By Robert J. Hansen
The Third Appellate District Court reversed the second-degree murder conviction of Justin Gonzalez on Tuesday.
The Court’s decision to reverse the murder conviction was “really special” for Gonzalez’s defense attorney, Keith Staten.
“It was the righteous thing to do,” Staten said. “I applaud the appellate attorneys for doing their thing.”
The Court ruled “… the error in instructing the jury on the natural and probable consequences doctrine is not harmless beyond a reasonable doubt,” and why Gonzalez’s conviction had to be reversed.
Staten says there was a Brady violation in the case the justices did not address in their ruling.
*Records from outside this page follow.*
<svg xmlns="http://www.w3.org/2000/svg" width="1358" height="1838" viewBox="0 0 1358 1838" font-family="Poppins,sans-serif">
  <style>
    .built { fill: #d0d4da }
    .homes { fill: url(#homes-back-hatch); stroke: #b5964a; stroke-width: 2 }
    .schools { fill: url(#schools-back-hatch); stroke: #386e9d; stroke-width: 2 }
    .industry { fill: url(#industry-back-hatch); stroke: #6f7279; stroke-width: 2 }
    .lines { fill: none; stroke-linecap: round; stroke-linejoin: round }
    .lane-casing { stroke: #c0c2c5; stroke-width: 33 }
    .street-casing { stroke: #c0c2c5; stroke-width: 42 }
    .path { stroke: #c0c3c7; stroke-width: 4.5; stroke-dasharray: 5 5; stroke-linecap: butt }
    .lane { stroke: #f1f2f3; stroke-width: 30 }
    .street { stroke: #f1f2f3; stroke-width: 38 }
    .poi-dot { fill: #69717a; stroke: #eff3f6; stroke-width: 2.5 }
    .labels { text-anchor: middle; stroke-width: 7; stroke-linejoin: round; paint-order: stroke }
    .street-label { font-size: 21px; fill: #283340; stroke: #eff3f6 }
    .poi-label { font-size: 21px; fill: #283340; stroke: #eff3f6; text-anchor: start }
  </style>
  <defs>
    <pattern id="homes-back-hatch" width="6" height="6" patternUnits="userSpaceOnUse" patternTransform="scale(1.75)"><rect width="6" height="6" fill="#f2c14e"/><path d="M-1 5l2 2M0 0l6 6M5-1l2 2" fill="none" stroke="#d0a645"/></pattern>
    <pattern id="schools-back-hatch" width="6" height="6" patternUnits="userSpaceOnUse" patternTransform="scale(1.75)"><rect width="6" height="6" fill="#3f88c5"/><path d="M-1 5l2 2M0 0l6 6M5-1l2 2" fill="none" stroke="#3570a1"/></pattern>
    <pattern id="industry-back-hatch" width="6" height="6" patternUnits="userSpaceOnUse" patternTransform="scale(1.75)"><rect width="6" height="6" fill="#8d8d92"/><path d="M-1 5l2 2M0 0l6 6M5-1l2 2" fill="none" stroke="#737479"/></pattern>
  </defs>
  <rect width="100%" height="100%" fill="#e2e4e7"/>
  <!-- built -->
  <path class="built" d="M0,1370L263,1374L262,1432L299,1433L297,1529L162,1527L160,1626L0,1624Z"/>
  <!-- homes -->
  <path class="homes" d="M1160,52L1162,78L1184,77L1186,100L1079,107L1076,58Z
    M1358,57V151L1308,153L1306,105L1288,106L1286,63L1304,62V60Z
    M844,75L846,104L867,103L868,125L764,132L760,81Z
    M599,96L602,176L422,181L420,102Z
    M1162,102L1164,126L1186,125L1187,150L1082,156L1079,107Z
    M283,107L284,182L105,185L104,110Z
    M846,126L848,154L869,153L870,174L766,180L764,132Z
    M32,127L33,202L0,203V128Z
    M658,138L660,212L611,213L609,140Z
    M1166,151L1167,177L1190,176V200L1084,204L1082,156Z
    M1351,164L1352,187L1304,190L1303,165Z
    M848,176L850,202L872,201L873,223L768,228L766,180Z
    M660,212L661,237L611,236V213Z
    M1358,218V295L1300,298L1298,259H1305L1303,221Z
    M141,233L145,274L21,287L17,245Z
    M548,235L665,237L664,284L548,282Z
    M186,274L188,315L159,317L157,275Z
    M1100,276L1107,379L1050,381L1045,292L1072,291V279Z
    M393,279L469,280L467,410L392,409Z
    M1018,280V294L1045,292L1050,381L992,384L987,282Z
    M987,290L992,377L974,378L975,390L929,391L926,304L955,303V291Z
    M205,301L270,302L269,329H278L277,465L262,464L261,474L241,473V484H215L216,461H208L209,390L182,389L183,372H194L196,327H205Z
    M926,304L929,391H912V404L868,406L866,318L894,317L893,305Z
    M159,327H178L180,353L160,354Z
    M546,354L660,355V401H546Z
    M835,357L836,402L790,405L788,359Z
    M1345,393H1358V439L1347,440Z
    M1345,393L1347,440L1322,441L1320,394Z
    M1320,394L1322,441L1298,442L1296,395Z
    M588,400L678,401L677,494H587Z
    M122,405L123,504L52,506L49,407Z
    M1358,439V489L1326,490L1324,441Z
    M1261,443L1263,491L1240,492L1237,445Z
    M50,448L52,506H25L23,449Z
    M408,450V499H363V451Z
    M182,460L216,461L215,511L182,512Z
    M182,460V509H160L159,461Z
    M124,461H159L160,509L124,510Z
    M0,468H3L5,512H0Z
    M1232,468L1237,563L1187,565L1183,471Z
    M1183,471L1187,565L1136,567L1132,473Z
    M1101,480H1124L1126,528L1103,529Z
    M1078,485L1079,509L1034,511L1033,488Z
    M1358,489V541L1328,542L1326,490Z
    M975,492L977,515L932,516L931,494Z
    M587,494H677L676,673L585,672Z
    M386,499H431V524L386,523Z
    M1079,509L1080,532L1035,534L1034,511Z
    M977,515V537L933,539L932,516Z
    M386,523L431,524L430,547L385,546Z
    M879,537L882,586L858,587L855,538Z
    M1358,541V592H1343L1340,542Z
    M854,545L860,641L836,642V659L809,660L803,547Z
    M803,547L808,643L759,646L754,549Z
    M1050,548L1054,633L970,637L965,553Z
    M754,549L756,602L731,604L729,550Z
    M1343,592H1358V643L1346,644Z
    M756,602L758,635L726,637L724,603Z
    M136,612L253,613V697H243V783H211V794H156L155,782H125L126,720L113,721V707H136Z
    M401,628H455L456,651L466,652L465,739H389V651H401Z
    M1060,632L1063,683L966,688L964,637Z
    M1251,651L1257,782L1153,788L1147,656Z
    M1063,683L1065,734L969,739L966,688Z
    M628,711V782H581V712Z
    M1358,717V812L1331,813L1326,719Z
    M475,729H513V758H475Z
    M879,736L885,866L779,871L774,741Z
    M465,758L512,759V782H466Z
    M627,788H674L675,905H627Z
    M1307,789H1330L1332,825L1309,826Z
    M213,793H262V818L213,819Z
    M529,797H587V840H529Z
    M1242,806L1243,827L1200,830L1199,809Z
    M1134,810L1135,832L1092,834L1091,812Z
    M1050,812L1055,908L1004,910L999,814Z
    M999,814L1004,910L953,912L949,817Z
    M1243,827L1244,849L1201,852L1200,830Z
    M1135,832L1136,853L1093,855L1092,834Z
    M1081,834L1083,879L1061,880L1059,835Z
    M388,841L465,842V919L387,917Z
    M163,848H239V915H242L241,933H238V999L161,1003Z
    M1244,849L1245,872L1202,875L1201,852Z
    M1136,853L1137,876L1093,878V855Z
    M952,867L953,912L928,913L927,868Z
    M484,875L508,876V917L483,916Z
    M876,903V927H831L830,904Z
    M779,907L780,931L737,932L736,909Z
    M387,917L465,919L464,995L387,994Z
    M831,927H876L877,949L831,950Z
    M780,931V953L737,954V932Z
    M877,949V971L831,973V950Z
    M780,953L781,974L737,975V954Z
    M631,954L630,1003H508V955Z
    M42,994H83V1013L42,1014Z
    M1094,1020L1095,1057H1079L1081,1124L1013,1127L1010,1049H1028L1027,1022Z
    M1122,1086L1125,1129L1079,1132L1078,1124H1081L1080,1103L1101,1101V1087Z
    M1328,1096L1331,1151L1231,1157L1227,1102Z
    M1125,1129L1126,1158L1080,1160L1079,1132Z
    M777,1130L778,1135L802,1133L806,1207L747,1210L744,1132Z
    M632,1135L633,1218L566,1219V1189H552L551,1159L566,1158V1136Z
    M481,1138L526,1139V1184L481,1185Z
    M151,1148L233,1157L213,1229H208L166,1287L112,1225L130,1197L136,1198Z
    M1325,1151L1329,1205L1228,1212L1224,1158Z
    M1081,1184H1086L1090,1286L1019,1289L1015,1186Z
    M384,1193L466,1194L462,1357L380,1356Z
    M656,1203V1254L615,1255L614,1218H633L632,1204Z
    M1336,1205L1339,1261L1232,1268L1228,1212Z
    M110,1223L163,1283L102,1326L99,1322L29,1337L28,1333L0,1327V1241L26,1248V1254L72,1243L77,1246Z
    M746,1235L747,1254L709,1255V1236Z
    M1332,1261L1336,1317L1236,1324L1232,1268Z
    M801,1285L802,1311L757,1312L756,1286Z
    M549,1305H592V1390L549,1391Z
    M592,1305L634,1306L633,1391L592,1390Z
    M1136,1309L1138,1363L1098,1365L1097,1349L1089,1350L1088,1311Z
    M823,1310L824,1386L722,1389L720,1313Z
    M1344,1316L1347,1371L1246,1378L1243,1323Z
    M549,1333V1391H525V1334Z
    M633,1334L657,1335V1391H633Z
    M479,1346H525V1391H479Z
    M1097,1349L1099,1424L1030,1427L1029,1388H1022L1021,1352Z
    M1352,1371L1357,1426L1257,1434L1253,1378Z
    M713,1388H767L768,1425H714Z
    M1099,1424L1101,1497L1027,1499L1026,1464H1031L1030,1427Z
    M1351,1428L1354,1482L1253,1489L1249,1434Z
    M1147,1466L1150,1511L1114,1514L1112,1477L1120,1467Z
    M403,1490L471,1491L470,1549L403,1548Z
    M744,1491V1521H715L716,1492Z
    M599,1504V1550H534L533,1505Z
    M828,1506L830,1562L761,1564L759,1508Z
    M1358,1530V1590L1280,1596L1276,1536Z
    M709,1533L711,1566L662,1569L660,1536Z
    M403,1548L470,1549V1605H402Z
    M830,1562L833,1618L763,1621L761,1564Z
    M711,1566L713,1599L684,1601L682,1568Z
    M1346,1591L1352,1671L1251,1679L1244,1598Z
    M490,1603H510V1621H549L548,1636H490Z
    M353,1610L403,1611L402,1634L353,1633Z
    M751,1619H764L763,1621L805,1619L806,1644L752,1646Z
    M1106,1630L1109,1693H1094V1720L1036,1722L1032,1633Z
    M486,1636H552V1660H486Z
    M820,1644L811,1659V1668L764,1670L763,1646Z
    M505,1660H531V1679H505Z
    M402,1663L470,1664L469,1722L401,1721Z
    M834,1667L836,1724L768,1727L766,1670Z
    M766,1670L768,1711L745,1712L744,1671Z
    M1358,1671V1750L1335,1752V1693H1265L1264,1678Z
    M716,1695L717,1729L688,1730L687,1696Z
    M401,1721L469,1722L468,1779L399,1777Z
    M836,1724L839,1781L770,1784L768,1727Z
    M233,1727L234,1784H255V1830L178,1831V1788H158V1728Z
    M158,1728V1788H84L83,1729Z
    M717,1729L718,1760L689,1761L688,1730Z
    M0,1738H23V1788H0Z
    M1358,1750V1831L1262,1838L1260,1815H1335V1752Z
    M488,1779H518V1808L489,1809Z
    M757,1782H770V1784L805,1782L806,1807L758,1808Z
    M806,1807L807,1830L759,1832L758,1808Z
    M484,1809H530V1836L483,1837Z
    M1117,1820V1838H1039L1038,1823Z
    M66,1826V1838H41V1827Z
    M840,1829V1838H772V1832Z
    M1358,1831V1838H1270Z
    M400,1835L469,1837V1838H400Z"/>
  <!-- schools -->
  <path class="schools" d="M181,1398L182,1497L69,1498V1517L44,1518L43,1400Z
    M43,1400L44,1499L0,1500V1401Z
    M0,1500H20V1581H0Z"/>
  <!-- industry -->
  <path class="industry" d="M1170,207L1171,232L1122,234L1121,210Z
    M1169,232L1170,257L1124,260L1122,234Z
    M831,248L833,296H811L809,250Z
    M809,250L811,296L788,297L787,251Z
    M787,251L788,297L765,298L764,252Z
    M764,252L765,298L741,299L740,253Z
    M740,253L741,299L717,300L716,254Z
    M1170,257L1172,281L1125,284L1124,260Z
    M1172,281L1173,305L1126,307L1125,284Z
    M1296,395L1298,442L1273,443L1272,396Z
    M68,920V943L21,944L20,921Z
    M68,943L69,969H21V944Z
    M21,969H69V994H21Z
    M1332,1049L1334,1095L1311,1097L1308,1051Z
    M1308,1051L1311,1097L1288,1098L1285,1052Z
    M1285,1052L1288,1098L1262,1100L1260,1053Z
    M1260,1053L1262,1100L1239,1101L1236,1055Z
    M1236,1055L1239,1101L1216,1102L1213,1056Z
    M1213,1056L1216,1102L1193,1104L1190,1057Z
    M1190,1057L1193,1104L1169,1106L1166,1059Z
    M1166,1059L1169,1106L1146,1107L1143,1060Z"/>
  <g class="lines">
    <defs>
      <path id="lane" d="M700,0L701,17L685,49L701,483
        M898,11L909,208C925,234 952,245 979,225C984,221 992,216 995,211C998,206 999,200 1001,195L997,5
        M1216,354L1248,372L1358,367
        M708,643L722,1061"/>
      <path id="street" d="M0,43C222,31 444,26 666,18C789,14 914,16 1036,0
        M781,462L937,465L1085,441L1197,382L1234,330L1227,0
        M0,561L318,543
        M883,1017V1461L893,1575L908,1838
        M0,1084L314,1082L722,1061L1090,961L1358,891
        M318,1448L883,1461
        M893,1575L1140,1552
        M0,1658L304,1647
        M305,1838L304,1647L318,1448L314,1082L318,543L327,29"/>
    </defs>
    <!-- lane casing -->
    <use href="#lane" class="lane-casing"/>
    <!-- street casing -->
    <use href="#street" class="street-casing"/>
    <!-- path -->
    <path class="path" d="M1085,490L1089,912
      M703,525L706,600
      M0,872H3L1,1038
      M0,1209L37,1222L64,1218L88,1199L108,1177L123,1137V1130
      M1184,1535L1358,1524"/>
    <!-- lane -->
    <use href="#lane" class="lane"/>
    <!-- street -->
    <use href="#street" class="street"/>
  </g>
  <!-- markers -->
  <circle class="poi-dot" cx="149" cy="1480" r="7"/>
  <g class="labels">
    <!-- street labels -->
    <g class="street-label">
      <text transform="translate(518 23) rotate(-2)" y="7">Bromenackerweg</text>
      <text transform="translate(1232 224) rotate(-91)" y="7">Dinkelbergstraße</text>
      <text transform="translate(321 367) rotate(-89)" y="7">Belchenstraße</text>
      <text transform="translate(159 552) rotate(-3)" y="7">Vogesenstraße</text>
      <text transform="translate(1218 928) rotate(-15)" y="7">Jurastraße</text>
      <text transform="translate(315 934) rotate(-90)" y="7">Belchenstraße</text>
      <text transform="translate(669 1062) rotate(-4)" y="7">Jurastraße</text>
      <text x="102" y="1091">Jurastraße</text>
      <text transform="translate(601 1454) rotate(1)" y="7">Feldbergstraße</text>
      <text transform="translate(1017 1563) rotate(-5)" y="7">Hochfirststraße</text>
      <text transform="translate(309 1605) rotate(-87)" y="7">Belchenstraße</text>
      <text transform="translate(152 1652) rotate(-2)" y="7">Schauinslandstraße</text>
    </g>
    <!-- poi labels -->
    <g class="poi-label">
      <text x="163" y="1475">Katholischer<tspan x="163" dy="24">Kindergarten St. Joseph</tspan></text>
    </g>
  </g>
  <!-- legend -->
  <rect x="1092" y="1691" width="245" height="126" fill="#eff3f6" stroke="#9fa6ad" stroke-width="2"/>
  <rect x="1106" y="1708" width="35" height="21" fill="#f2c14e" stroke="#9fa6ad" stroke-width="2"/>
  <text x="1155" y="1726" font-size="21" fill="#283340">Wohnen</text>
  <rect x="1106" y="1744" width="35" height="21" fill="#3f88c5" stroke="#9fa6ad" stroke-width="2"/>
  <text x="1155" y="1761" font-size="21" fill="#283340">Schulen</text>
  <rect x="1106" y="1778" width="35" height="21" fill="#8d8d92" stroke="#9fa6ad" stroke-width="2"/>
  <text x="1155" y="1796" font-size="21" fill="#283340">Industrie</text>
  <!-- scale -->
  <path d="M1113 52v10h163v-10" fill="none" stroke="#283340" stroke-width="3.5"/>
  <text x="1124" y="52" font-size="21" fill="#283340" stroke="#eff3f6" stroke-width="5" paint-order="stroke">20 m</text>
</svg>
He said a tape exists between witnesses and prosecutors that was not disclosed to him.
“There’s an issue where they didn’t get me the tape,” Staten said. “The court said they didn’t have to get to, whether or not, it was a violation to not give me what I wanted.”
“He cannot back out of any issues that went wrong,” Staten said.
The Court said in its disposition that “the People if they choose, may retry Gonzalez on count 1 (second-degree murder) …if they choose not to retry, the trial court is directed to resentence Gonzalez on count 2.”
Staten says there would be significant challenges for Yolo prosecutors should they decide to retry Count 1.
“The problem is their theory is gone. They went with embedding or a theory of natural and probable consequences and under SB 1437, that comes back,” Staten said. “You can give somebody second-degree murder on that.”
Staten said it would be difficult to see the Yolo District Attorney’s Office deciding to retry the case.
“They already used that theory, it would be very hard to say he (Gonzalez) aided and embedded,” Staten said.
Near the end of the trial, co-defendant Ruby Aradoz agreed to plead guilty to being an accessory after the fact to a felony, according to the Court’s ruling.
Prosecutors agreed to dismiss the charge if Aradoz provided truthful testimony and cooperated with the prosecution.
“They turned her the night before prosecution evidence was over,” Staten said. “I’ve been crying about this case for a while.”
Gonzalez’s picture is one of two cases that Staten has on his wall, one of two cases that he lost and felt thankful for the Court’s ruling.
“This means the world to me,” Staten said.
Investigator in the case, Marvin Mutch, thinks the justices “certainly got this one right.”
“It was a decision compelled by the facts, and the system worked as intended. This was an injustice that had to be put right; not just for the Gonzalez family, but to save ourselves as a society,” Mutch said. “We all won today.”
Mutch said it’s not sustainable for society to continue to keep throwing young lives away.
“Dozens of lives were changed in the wake of this tragic crime and the system only continued the harm as it tore a path through the community that left families separated and young lives destroyed,” Mutch said. “Anytime you have a system that ends up with more victims than it started with, it’s broken.”
Staten said anything could still happen and he needs Gonzalez to get home to start his life and cannot celebrate until he does.
“I can’t celebrate until my boy walks home,” Staten said. “I look forward to his next episode in life.”